LEO: Threatening Criminal Charges: Part-Time LE Op. 1582
Threatening Criminal Charges: Part-Time Commonwealth's
Attorney Writing Threatening Letter on Behalf of Civil,
Private Client Where Possible Activity Occurred in
March 9, 1994
You have presented a hypothetical situation in which Attorney A serves as
a part-time Commonwealth's Attorney for County X and maintains a separate
civil practice. On behalf of a client, Attorney A wrote a letter to the
client's sister regarding concerns over the handling of the financial
affairs of the client's mother. You state that the sister and her daughter
were taking care of the mother, including [managing] her finances. You
also state the the mother is elderly, with short-term memory deficits.
You state that the letter, which was sent on the letterhead of the firm
with which Attorney A practices, suggests certain steps to allay the
concerns of the client and concludes with the following statement: "If you
do not feel you can honor these requests, he will have no choice but to
seek assistance through law enforcement and legal avenues." You indicate
that any mishandling of funds would have occurred in County Y, which
adjoins County X. Furthermore, neither the mother, sister, nor niece of
the client is aware that A is the Commonwealth's Attorney for County X.
You further indicate that, in the course of representing the mother in a
guardianship proceeding brought by Attorney A on behalf of the son,
Attorney B becomes aware of this letter.
Finally, Attorney A, without being aware that B knows of this letter,
represents to the Circuit Court of County Y that he has no interest in
seeing the sister or niece of his client prosecuted.
You have asked the committee to opine, under the facts of the inquiry,
whether the letter from Attorney A constitutes misconduct raising a
substantial question regarding his fitness to practice law.
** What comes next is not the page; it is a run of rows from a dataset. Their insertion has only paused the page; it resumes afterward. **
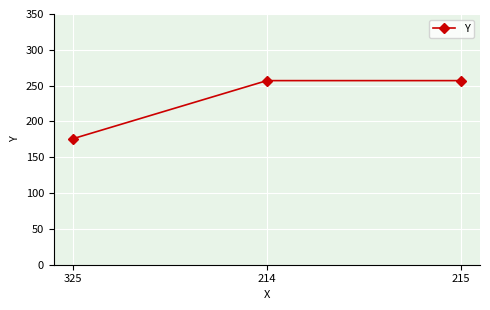

What is the minimum value shown in the chart?

176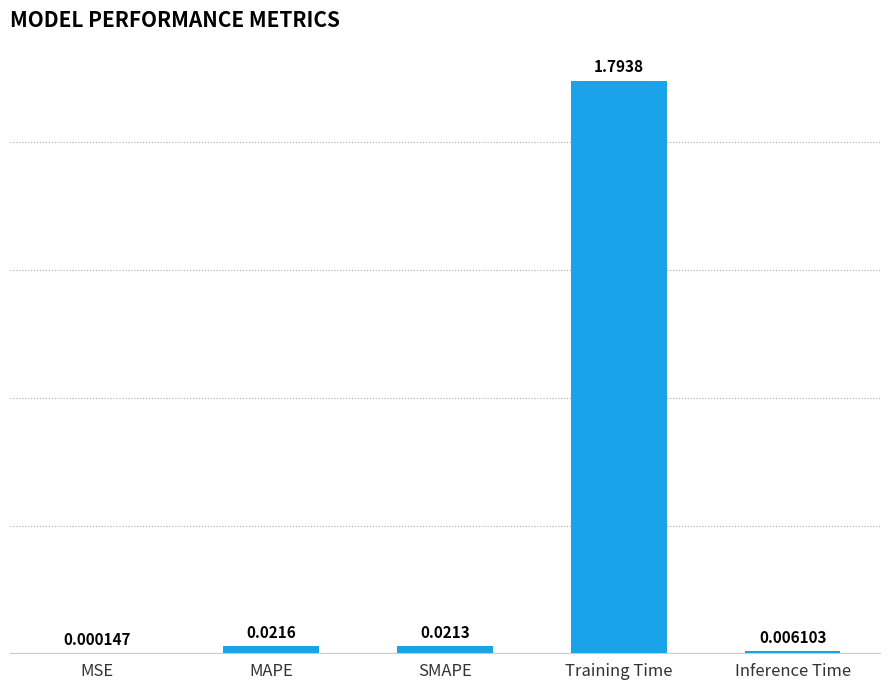

Where is the data nearest to the value 0?

MSE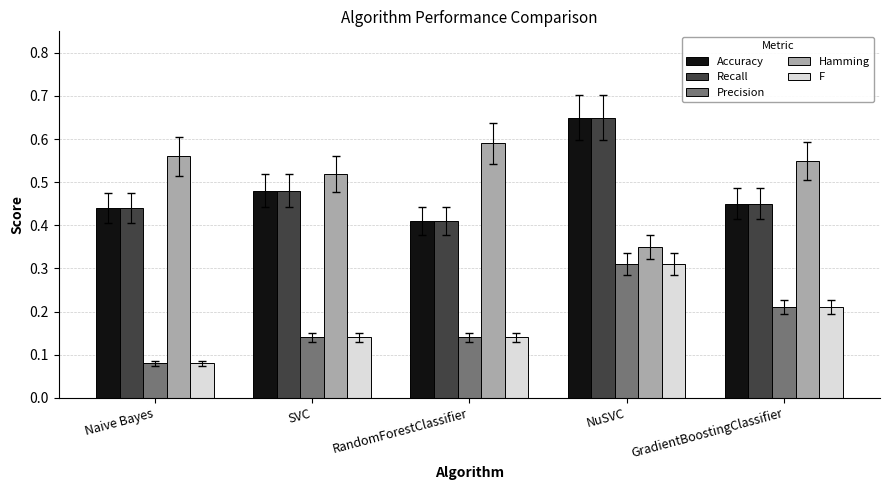

Count the Precision values in the range 0 to 1.

5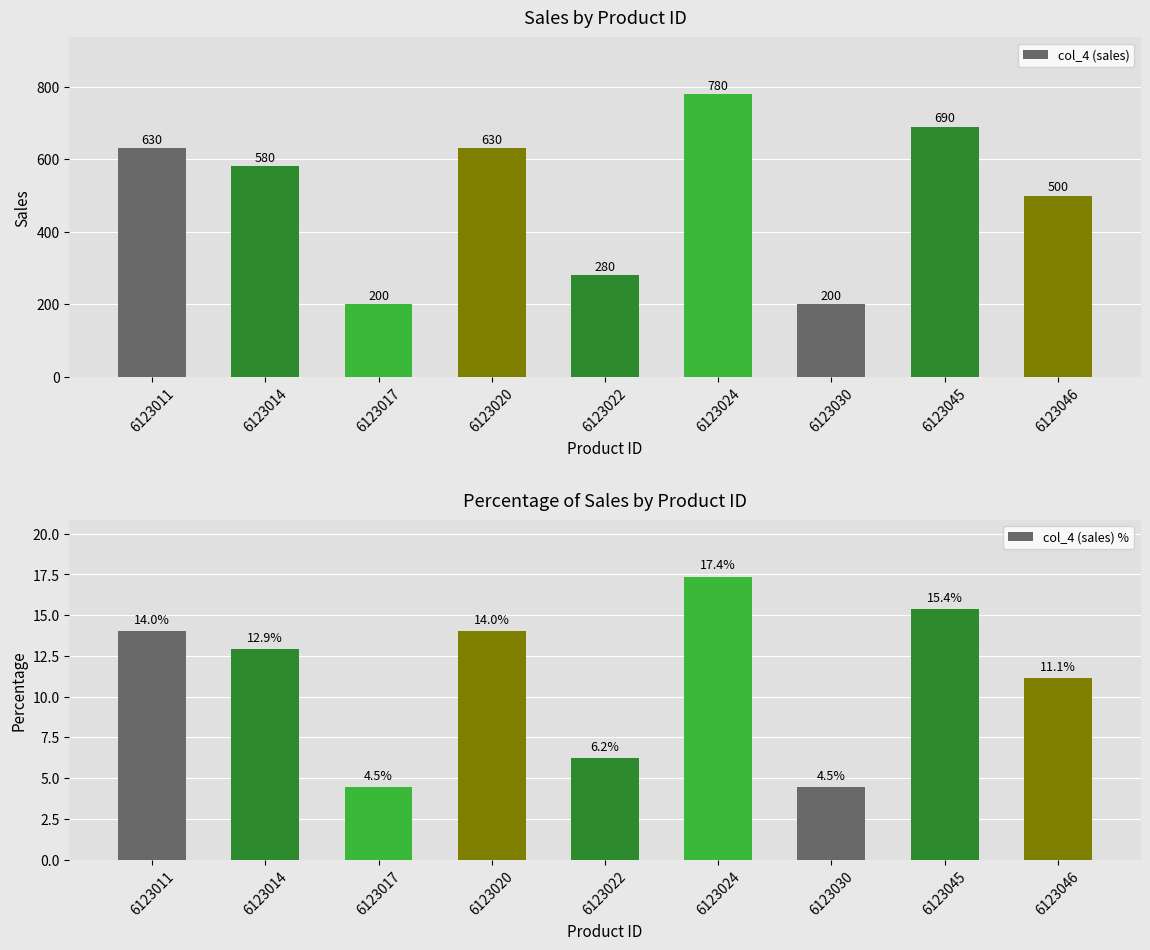

What are all the series names shown in the legend?

col_4 (sales), col_4 (sales) %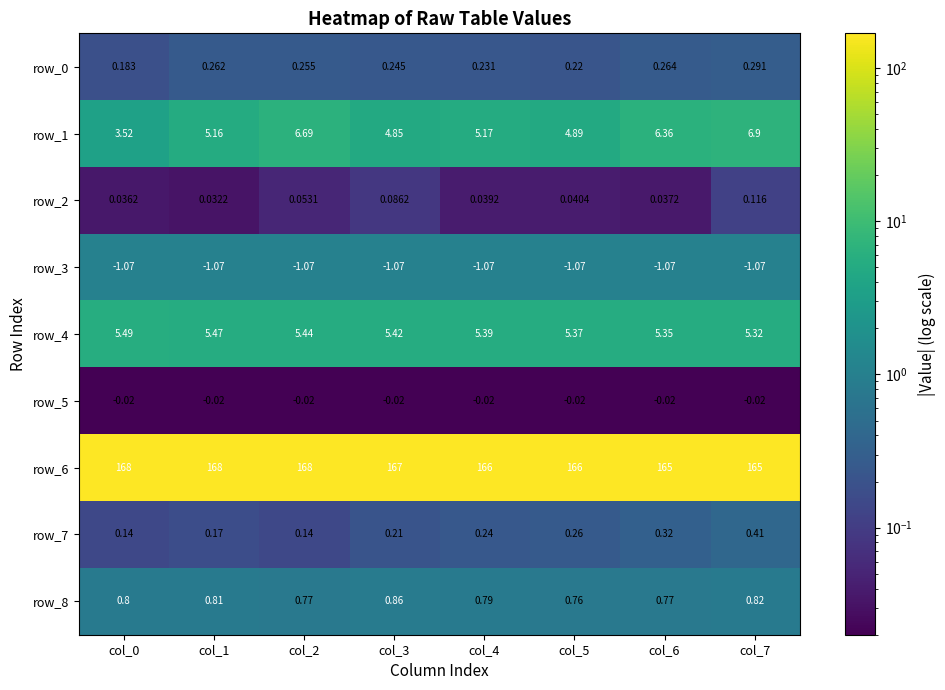

What is the sum of all row_7 values?

1.9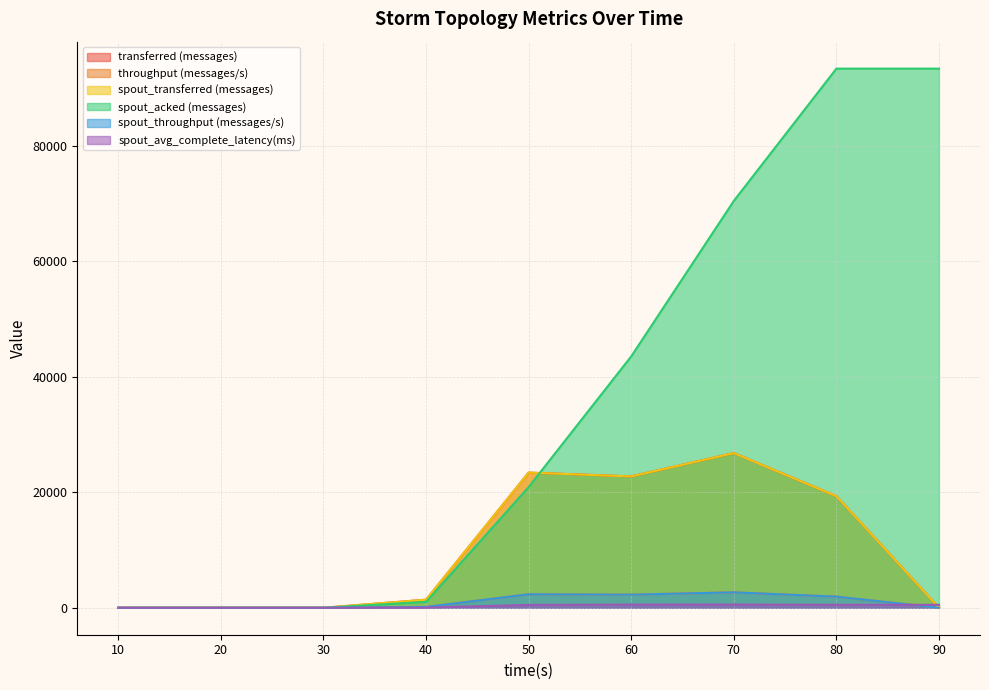

Reading right to left, extract all data points from this chart.

transferred (messages): 0.0	19340.0	26800.0	22760.0	23420.0	1400.0	0.0	0.0	0.0
throughput (messages/s): 0.0	1926.0	2673.0	2271.0	2336.0	138.0	0.0	0.0	0.0
spout_transferred (messages): 0.0	19340.0	26800.0	22760.0	23420.0	1400.0	0.0	0.0	0.0
spout_acked (messages): 93420.0	93420.0	70500.0	43560.0	20920.0	1020.0	0.0	0.0	0.0
spout_throughput (messages/s): 0.0	1926.0	2673.0	2271.0	2336.0	138.0	0.0	0.0	0.0
spout_avg_complete_latency(ms): 511.5	511.5	553.7	548.7	491.4	31.2	0.0	0.0	0.0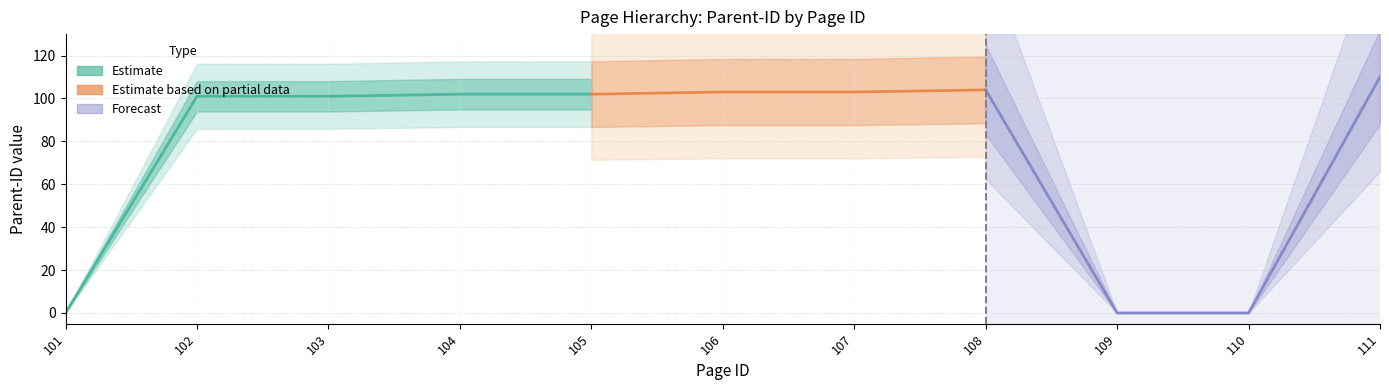

Is it true that the value at 105 is 102?

True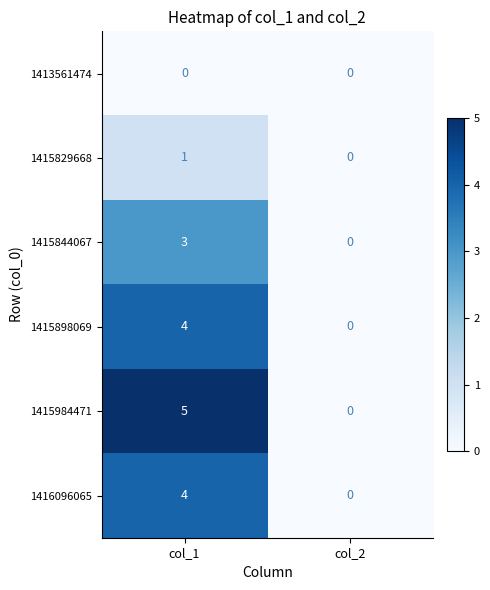

Reading right to left, what are all the values shown in this chart?

1413561474: 0	0
1415829668: 0	1
1415844067: 0	3
1415898069: 0	4
1415984471: 0	5
1416096065: 0	4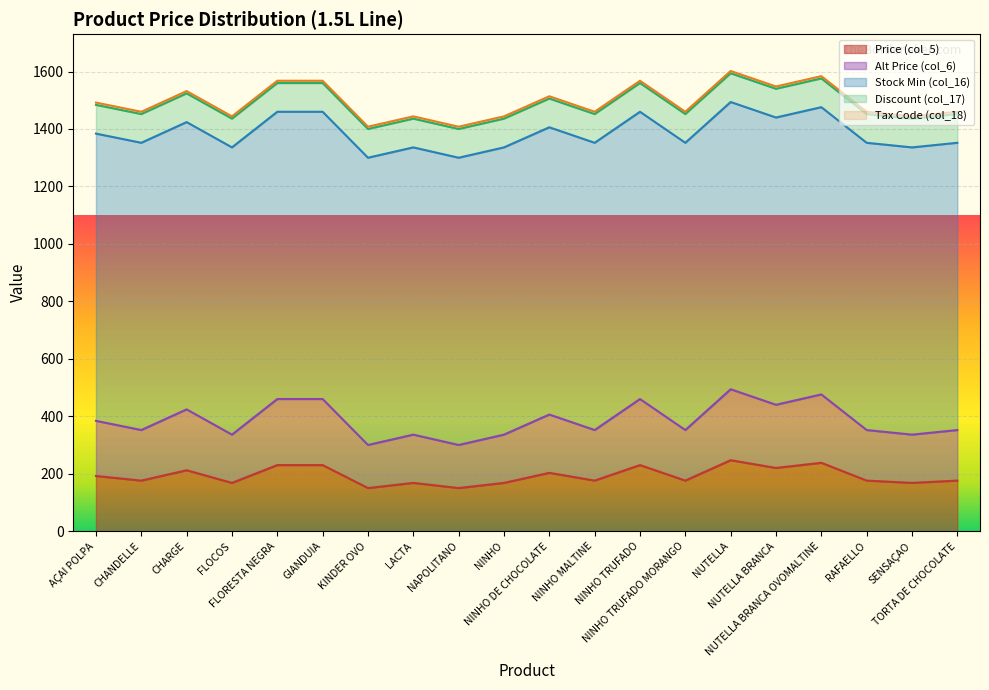

What is the greatest value displayed?

1000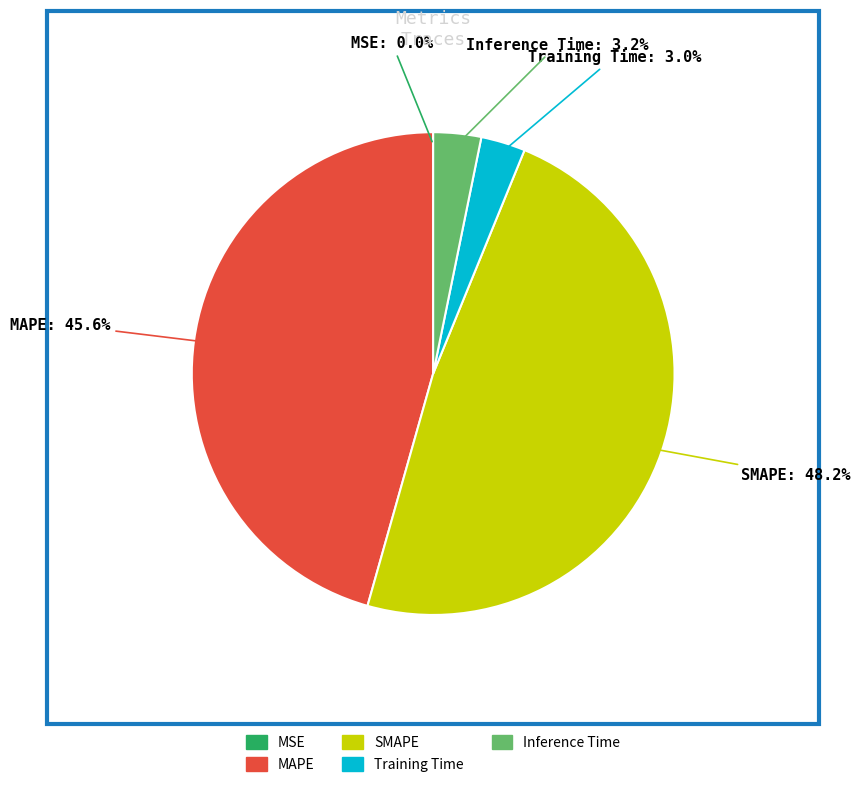

Which category has the biggest portion of the pie?

SMAPE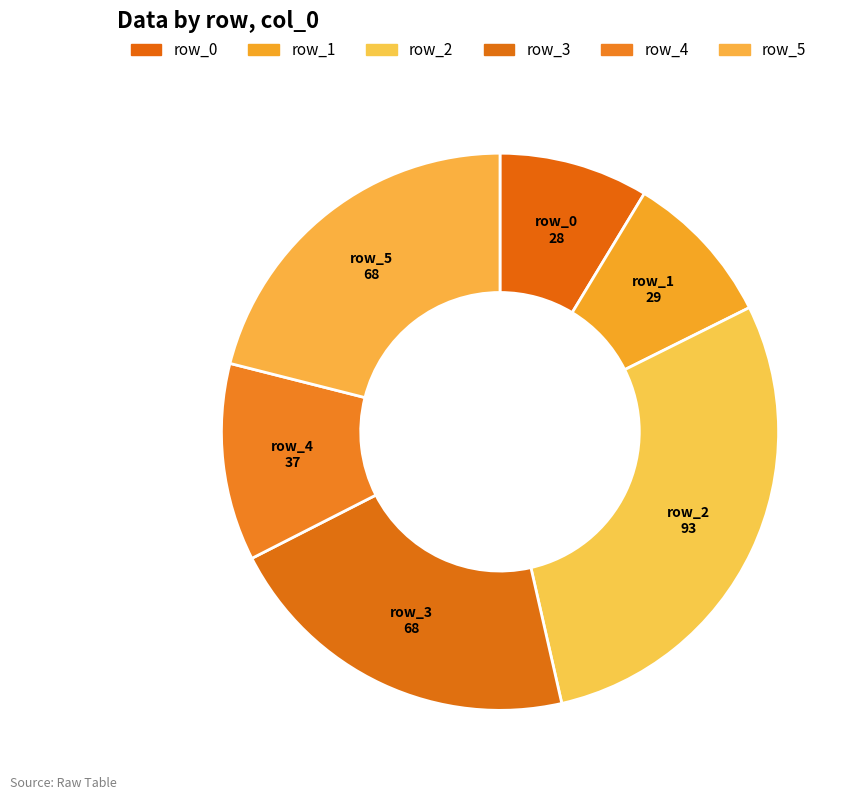

How many segments does this pie chart have?

6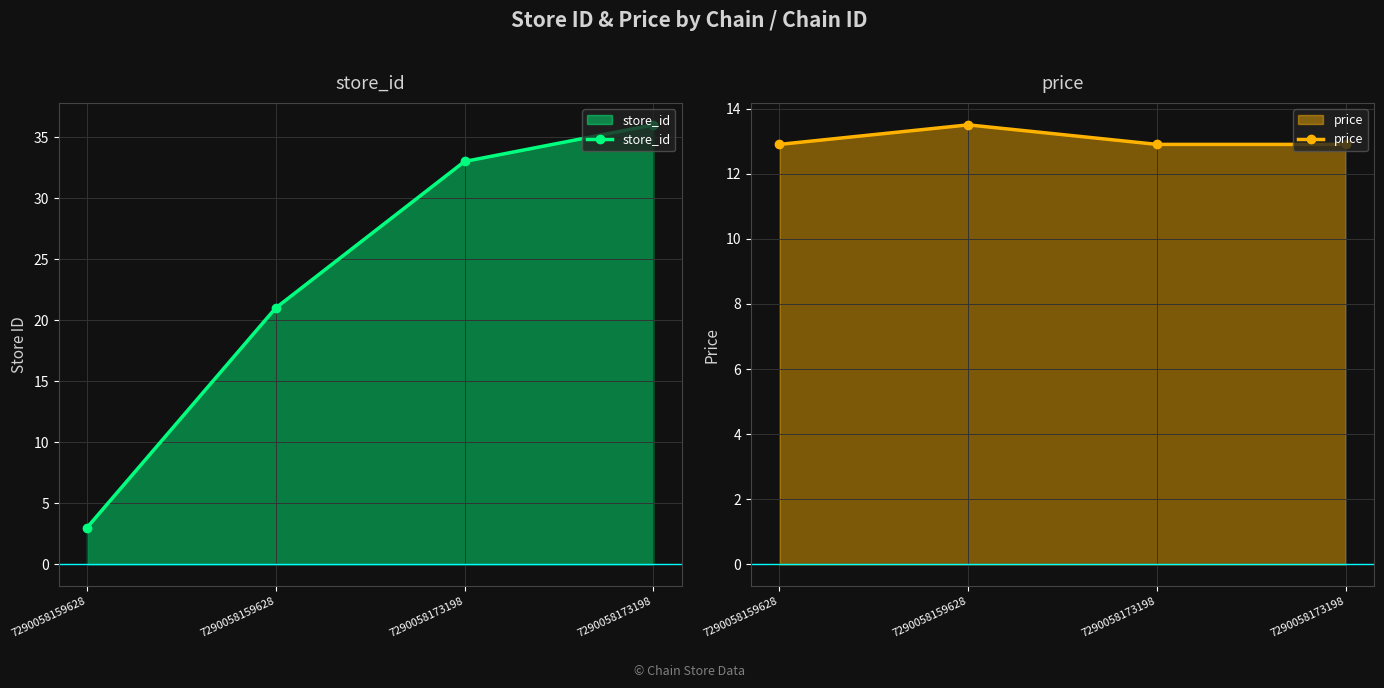

Is the value of price at 7290058159628 greater than the value of store_id at 7290058173198?

No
The appropriate and controlling Disciplinary Rules related to your
inquiry are DR:7-104(A) which provides that a lawyer shall not present,
participate in presenting, or threaten to present criminal or disciplinary
charges solely to obtain an advantage in a civil matter; and DR:1-103(A)
which states that a lawyer having information that another lawyer has
committed a violation of the Disciplinary Rules that raises a substantial
question as to that lawyer's honesty, trustworthiness, or ability to
practice law in other respects, shall report such information to the
appropriate professional authority.
The committee believes that the inquiry's response requires a two-step
analysis, i.e., (1) is the letter a threat; and (2) if so, is the threat
solely to obtain an advantage in a civil matter.
The committee interprets the letter, referring to seeking assistance
through "law enforcement and legal avenues" as threatening. The committee
has previously opined that it is improper for a lawyer to allude to
possible criminal prosecution, when corresponding with a debtor, for the
sole purpose of advancing a client/creditor's civil claim. See LE Op.
715 and LE Op. 716. The committee has also previously opined that it is
unethical for an attorney to assist his client in alluding to criminal
prosecution if such notice is for the sole purpose of obtaining an
advantage for the client in a civil suit. See LE Op. 1388, LE Op. 1569.
The facts you provide indicate that Attorney A has represented to the
Circuit Court of County Y that he has no interest in seeing the sister or
niece of his client prosecuted. The committee feels it reasonable to
conclude, therefore, that Attorney A sent such a threatening letter to
intimidate the sister into taking the actions requested by Attorney A and
his client. Thus, the committee opines that it is improper, under DR:7-
104(A), for Attorney A to send such a letter to his client's sister.
Having so opined that the letter sent by Attorney A was improper, the
committee again refers you to DR:1-103(A) which describes the lawyer's
obligation to report misconduct of another lawyer. In interpreting that
Rule, the committee has also consistently adopted a two-prong test to be
satisfied before the obligation to report misconduct arises: (1) the
lawyer must have information to a substantial degree of certainty
indicating that another lawyer's conduct has violated one of the
Disciplinary Rules; and (2) that violation must raise a substantial
question as to that lawyer's honesty, trustworthiness, or fitness to
practice law in other respects. /1 See LE Op. 1004. Whether an
attorney's conduct is such that it raises a "substantial question as to
that lawyer's honesty, trustworthiness, or fitness to practice law in
other respects" requires a case-by-case determination which should be made
after consideration of the facts and analysis of the impact on the
offending lawyer's characteristics. See LE Op. 1308 and In re Himmel,
125 Ill.2d 531, 533 N.E.2d 790 (1988).